ただ、コピー用紙のような薄い紙は、クレヨンがべったり乗ると油が透けてきそうで、あまり長期の保存には適していないと思いました。
したがって、向いている紙は厚手の紙です。紙の凹凸具合は好みに合わせて。

下絵のペンの比較

今度は透明クレヨンの下に描く線画の画材を比較してみました。
紙は先程のスケッチブックのSOHO。

下絵の画材比較

鉛筆2B
鉛筆2B。わずかに鉛筆の粉が擦れてしまいます。でも思ったほどは濁りませんでした。濃く柔らかい鉛筆になるとあまり向かないかも。

透明くれよん×マッキー
油性のマッキー。問題なし。太い線もなかなか合います。

【追記】
透明くれよん×マッキー その後
10ヶ月経ったらマッキーの線がにじんでいました。

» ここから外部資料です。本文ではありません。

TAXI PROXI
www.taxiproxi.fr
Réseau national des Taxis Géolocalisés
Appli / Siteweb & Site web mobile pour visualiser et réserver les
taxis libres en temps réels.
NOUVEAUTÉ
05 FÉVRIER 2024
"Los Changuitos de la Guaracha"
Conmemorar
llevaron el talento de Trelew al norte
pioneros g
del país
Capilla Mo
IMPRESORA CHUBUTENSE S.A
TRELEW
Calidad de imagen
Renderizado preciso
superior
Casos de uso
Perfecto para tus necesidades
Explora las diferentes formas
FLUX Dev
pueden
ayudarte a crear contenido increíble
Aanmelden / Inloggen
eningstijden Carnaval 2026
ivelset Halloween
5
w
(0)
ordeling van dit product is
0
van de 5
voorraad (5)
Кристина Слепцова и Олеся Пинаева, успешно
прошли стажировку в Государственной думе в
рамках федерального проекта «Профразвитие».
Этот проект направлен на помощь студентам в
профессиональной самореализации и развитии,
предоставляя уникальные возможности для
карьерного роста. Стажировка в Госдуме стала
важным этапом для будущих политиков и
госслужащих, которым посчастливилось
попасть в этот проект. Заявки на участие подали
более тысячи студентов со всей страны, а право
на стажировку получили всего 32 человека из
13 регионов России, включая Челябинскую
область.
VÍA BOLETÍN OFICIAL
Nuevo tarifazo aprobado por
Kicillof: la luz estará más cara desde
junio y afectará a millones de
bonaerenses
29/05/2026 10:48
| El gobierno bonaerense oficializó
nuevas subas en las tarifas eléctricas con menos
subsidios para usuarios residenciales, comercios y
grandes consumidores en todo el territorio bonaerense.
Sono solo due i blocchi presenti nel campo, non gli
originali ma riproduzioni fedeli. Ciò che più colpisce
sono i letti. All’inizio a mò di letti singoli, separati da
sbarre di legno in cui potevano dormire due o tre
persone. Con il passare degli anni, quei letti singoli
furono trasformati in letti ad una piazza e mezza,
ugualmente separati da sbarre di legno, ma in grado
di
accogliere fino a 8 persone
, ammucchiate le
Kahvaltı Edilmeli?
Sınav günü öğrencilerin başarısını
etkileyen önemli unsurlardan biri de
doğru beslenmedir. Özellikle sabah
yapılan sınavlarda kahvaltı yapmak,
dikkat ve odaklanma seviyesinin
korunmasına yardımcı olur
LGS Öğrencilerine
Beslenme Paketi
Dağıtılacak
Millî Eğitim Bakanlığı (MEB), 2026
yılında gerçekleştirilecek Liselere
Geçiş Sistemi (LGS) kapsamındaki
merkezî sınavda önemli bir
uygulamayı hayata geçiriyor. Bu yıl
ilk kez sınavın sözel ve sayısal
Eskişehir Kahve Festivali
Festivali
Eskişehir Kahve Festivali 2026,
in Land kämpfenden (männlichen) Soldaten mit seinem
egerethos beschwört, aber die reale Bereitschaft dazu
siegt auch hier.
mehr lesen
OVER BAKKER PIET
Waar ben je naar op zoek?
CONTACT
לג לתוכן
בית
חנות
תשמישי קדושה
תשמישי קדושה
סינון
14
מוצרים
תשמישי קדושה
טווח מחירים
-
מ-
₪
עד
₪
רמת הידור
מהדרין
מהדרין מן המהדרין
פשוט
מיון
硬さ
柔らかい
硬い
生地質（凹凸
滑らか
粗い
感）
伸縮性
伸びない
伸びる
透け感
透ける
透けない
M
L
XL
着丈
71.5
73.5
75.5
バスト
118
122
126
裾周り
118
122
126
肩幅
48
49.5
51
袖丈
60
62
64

油性同士溶かしてしまったのでしょうか。長期保存を考えるとあまり向かないですね。

透明くれよん×ボールペン
油性のボールペン。これも問題なし。線を重ねていくと雰囲気が出そう。

透明くれよん×ハイテック
水性のハイテック。茶色を使ってみました。色がついてても問題なし。

透明くれよん×ミリペン
水性のピグマミリペン。これも問題なし。

透明くれよん×色鉛筆
色鉛筆。鉛筆と違って擦れた感じは見られません。塗る色と近いと埋もれちゃいそう。

そういうわけで、鉛筆以外はどれも油性・水性関わらず、透明くれよんとの相性良好でした。透明くれよんとの相性良好なのは鉛筆と油性マーカー以外の線でした。他にも墨や印刷の線にも問題なく塗り重ねられそうです。

【追記】
油性のペンは時間が経つとにじむ可能性がありそうです。マッキーはにじみましたがボールペンはにじまなかったのはなんでだろう…。

色のついたペンも使えると、絵の幅が広がりますね。透明クレヨンの主張が強いので細く淡い線だと埋もれてしまいそうですが。

塗ってて思ったこと

デジタル化すると…

さて、ここまで透明くれよんで描いた絵を見てきましたが、これらはスキャナーで取り込んで、見た目の印象が近くなるように彩度を補正しています。
とても鮮やかな透明くれよんですが、ほとんどの色は取り込むとくすんでしまいます。iPhoneなどのカメラで撮ったほうが印象は近いのかな…。
これについては水彩絵などを描くときにも同じことが言えますね…。

透明くれよんはどんな場合に向いていそう?

透明くれよんを使えば私のつまらない絵も今どきっぽくステキになるのでは!?と思って何枚か描いてみましたが、こういう画材は逆にセンスが問われるような気がしました。パッケージがかわいくて、それ以上の絵が描けなさそう!なんてへこみますが、パッケージにいっぱいかわいいモチーフがあるので、真似て線画を描いてみてもいいかと思います。

それから、透明くれよんは太いので、昨今流行りの緻密な塗り絵を緻密に塗るのは難しいです。塗り絵用の線画をお持ちなら、線からはみ出しながら塗るのが楽しいです。だからまだ不器用なお子様にもおすすめ。

着色を大まかにする分、線の密度があったり強弱がある下絵のほうがより映えると思います。普段黒一色で絵を描いている人に、着色の苦手な人に、おおらかな気持ちで使ってみてほしいです。カラフルな楽しさが味わえるんじゃないかな。

【追記】

透明クレヨンは状態の悪いところで保存していると退色するようです。

お菓子の絵 その後
スキャンの設定や補正の兼ね合いもあるのですが、全体的に濃い目の色は薄くなっています。特に「こげちゃ」はオレンジがかった色に変わりました。

鳥の絵 その後
こちら細目の画用紙に描いたものは別物になってしましました。「ぐんじょう」が赤紫に、「あおみどり」は灰色になっているのが顕著です。

鳥の絵 その後
対してこちらは荒目の画用紙に描いたものです。下の方の「あおみどり」が灰色に、「きみどり」がレモン色になってしまいましたが、上の方はあまり退色しているようには見えません。

なぜ同じ日に描いたものがこんなに差ができたのか。
細目の画用紙のスケッチブックを平置きし、その下に荒目のスケッチブックを置いていたせいで、上にあった絵は日の光に当たりやすくなってここまでの差ができたんだと思われます。
退色した方も別にそのまま野ざらしに置いていたわけではなく、スケッチブックの表紙が覆っていたりラックの中段に入れてあったのに、数ヶ月でこんなに退色してしまいました。
これは壁に飾っていたりしたら結構なスピードで劣化してしまうかも…。
透明くれよんで描いたものを保存する際はしっかり光を遮った方がよさそうです。